» **ABOUT THIS TASK**
Pick out every line in the records that contains the word "more" and copy each one. The match is case-sensitive.

» **MATERIAL FOR THE TASK**
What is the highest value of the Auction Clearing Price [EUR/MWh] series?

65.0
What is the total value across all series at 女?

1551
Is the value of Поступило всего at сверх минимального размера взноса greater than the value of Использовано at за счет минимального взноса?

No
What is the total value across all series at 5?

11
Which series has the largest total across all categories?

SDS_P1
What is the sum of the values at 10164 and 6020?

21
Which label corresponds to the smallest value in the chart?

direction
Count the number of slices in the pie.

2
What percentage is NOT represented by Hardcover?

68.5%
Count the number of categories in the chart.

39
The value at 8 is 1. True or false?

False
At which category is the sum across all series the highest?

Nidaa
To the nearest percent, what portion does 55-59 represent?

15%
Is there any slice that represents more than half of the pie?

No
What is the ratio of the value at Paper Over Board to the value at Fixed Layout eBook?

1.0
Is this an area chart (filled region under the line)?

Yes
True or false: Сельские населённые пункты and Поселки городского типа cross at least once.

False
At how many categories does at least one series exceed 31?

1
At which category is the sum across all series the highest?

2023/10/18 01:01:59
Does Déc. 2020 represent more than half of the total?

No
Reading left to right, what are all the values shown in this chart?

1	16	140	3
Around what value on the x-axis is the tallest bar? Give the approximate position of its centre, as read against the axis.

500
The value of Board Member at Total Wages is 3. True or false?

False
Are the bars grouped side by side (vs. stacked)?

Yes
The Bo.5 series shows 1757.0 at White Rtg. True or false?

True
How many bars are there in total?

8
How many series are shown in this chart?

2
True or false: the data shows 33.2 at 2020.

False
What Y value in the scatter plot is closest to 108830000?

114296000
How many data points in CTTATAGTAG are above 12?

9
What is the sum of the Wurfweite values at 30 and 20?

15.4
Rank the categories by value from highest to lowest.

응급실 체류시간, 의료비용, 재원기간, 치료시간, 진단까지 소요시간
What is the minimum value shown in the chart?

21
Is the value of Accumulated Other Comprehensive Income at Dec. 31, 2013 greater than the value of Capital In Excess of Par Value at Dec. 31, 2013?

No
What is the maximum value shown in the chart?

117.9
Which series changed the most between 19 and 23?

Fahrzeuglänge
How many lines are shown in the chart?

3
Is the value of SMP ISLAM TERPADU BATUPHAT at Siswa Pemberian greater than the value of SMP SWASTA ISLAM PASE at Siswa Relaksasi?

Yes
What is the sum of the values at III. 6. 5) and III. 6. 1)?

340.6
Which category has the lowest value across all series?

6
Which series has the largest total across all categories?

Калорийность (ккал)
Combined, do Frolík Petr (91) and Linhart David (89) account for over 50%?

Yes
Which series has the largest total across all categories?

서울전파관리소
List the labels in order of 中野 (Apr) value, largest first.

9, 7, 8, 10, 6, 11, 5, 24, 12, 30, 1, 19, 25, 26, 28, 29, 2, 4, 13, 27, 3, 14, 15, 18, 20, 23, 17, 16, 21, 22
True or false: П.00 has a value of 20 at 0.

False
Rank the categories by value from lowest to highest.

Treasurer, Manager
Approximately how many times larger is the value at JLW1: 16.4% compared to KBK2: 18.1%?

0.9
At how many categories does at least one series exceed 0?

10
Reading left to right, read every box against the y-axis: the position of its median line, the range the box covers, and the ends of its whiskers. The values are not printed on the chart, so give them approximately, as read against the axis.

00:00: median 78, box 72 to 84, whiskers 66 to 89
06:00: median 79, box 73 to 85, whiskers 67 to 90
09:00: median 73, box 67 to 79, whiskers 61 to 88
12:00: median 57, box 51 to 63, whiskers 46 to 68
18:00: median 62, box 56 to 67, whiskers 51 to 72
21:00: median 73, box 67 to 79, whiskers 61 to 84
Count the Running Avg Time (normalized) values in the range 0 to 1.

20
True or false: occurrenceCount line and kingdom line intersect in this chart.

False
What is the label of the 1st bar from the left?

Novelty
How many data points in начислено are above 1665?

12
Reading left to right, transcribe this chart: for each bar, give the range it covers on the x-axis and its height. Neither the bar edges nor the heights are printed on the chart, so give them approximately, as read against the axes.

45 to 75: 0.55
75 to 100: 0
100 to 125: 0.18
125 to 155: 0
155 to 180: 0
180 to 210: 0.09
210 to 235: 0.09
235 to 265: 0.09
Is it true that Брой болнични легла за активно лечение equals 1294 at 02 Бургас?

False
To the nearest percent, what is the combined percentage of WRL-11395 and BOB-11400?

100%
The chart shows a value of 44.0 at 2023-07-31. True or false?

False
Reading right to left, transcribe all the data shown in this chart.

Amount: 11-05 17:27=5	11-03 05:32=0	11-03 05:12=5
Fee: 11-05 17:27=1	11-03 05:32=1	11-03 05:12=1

» **EXERCISE RESULT**
Is there any slice that represents more than half of the pie?
Does Déc. 2020 represent more than half of the total?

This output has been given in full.